(Le Magasin Des Suicides)
Director/Screenplay – Patrice Leconte, Based on the Novel by Jean Teule, Producers – Sebastien Delloye, Thomas Langmann, Laurent Petin, Michele Petin, Gilles Podesta & Andre Rouleau, Music – Etienne Perruchon, Art Direction – Florian Thouret. Production Company – Caramel Films/Diabolo Films/Le Petite Reine/ARP/France 3 Cinema/Entre Chien et Loup/RTBF/Eurimages/Le Region Wallone/Casa Kafka Pictures – Dexia/Pole Images de Liege/Dreamtouch/Cente de Cinema de Audiovisuel de la Federation Wallone-Bruxelles/Telefilm Canada/SODEC.
The Tuvache family – father Mishima, mother Lucrece and two children Vincent and Marilyn – run the Magasin des Suicides, a shop that offers a wide selection of items of despatch to the suicidally minded. Lucrece gives birth to a new baby boy that they name Alan. As he grows up however, Alan has a cheerfulness and happiness that goes against the dour gloom that the rest of the family maintains and is constantly upsetting the mood they try to convey to customers. After Alan gives Marilyn a veil and some oriental music for her birthday, she discovers herself. Alan and his friends then decide to hatch a plan to stop people killing themselves and turn the family business into something cheerful.

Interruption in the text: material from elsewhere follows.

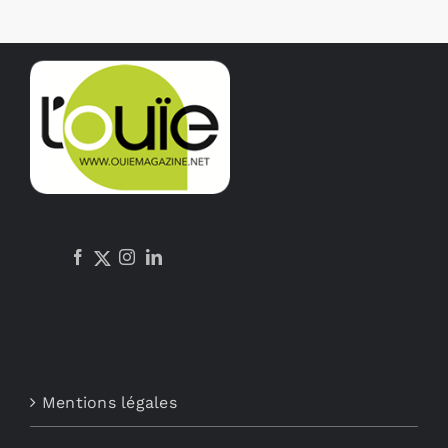
Mentions légales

The Suicide Shop is the first venture into animation from French director/comic-book writer Patrice Leconte. Leconte has been directing in live-action since the 1970s and reached critical acclaim on the arthouse circuit with films such as Monsieur Hire (1989), The Girl on the Bridge (1999), The Widow of Saint-Pierre (2000), The Man on the Train (2002) and Intimate Strangers (2004), to name but the most famous. The film is based on a popular 2007 novel by author/cartoonist Jean Teule.

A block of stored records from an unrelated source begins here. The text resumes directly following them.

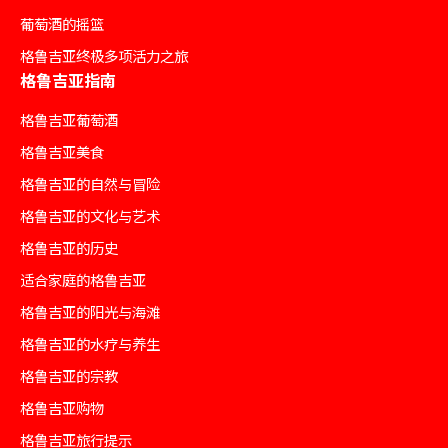
葡萄酒的摇篮
格鲁吉亚终极多项活力之旅
格鲁吉亚指南
格鲁吉亚葡萄酒
格鲁吉亚美食
格鲁吉亚的自然与冒险
格鲁吉亚的文化与艺术
格鲁吉亚的历史
适合家庭的格鲁吉亚
格鲁吉亚的阳光与海滩
格鲁吉亚的水疗与养生
格鲁吉亚的宗教
格鲁吉亚购物
格鲁吉亚旅行提示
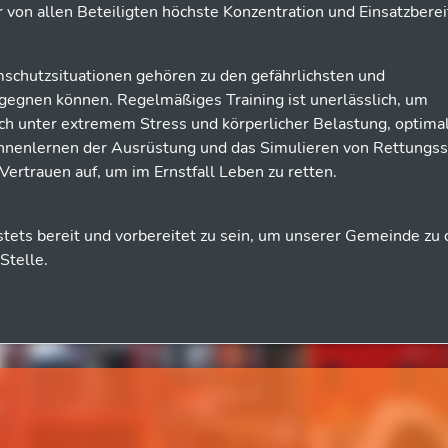
r von allen Beteiligten höchste Konzentration und Einsatzberei
schutzsituationen gehören zu den gefährlichsten und
gegnen können. Regelmäßiges Training ist unerlässlich, um
uch unter extremem Stress und körperlicher Belastung, optima
ennenlernen der Ausrüstung und das Simulieren von Rettungs
rtrauen auf, um im Ernstfall Leben zu retten.
stets bereit und vorbereitet zu sein, um unserer Gemeinde zu 
Stelle.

With The Suicide Shop, you get the impression that Patrice Leconte has set out to make an animated film that is about as diametrically opposed to the cute, cuddly feelgood niche that most animated films get slotted into in the US mainstream. The film’s tone is like a more deadpan and comically fatalistic version of The Addams Family (1991). As such, with its characters constantly enjoying misery and gloom, exhorting others to think upon the bleak in life and so on, The Suicide Shop comes close at times to being a one-joke film.

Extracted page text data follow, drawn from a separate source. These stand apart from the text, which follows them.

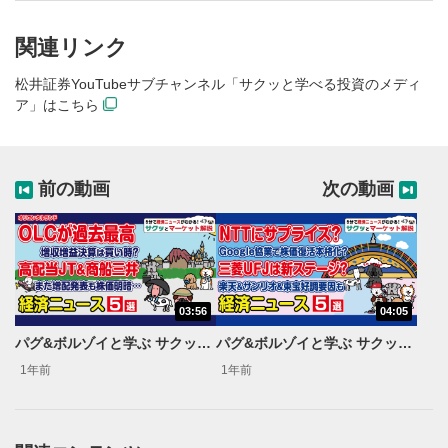
関連リンク
松井証券YouTubeサブチャンネル「サクッと学べる投資のメディ
ア」はこちら
前の動画
次の動画
03:56
04:05
動画再生エリア
1
パグ&ボルゾイと学ぶ サクッとマーケット解説#63
パグ&ボルゾイと学ぶ サクッとマーケット解説#65
動画再生エリアをクリックすると、動画を再生または
一時停止します。
1年前
1年前
動画タイトル
2
動画タイトルが表示されます。クリックすると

At least, it takes the joke one step beyond The Addams Family, which saw that all of its enjoyment of gloom and the Gothic was a rebellion against stifling WASP values, and figures that such constant veneration of suffering and the depressing gets boring after awhile. It then introduces an irrepressibly cheerful boy and has him slowly warm the family over. This is the essence of the film’s arc and it works with likeably charming results.
The Suicide Shop (alas not screened here in its original 3D format) is a film where Patrice Leconte and the various animators have borrowed more than a few strokes from another Franco-Canadian animated arthouse hit – The Triplets of Belleville (2003). The characters in The Suicide Shop are not as stylised but the elongated figures and the pencil-shading of the figures look very similar. The background details of the city and in particular the shop, which bursts with colour and detail, are well accomplished.
Patrice Leconte takes to the animation with an undeniable flair. There are some particularly amusing sequences – the one where Marilyn makes her discovery of sensuality dancing beneath a veil; an amusing one where the boys wreck the shop using a parked car with booming exterior-mounted speakers, ending with a fight between both sides to reach the keys as they are jiggled from one side to the other underneath the car by the vibrations from the music. Nothing particularly earth-shattering but the film works rather enjoyably and produces a number of amusements.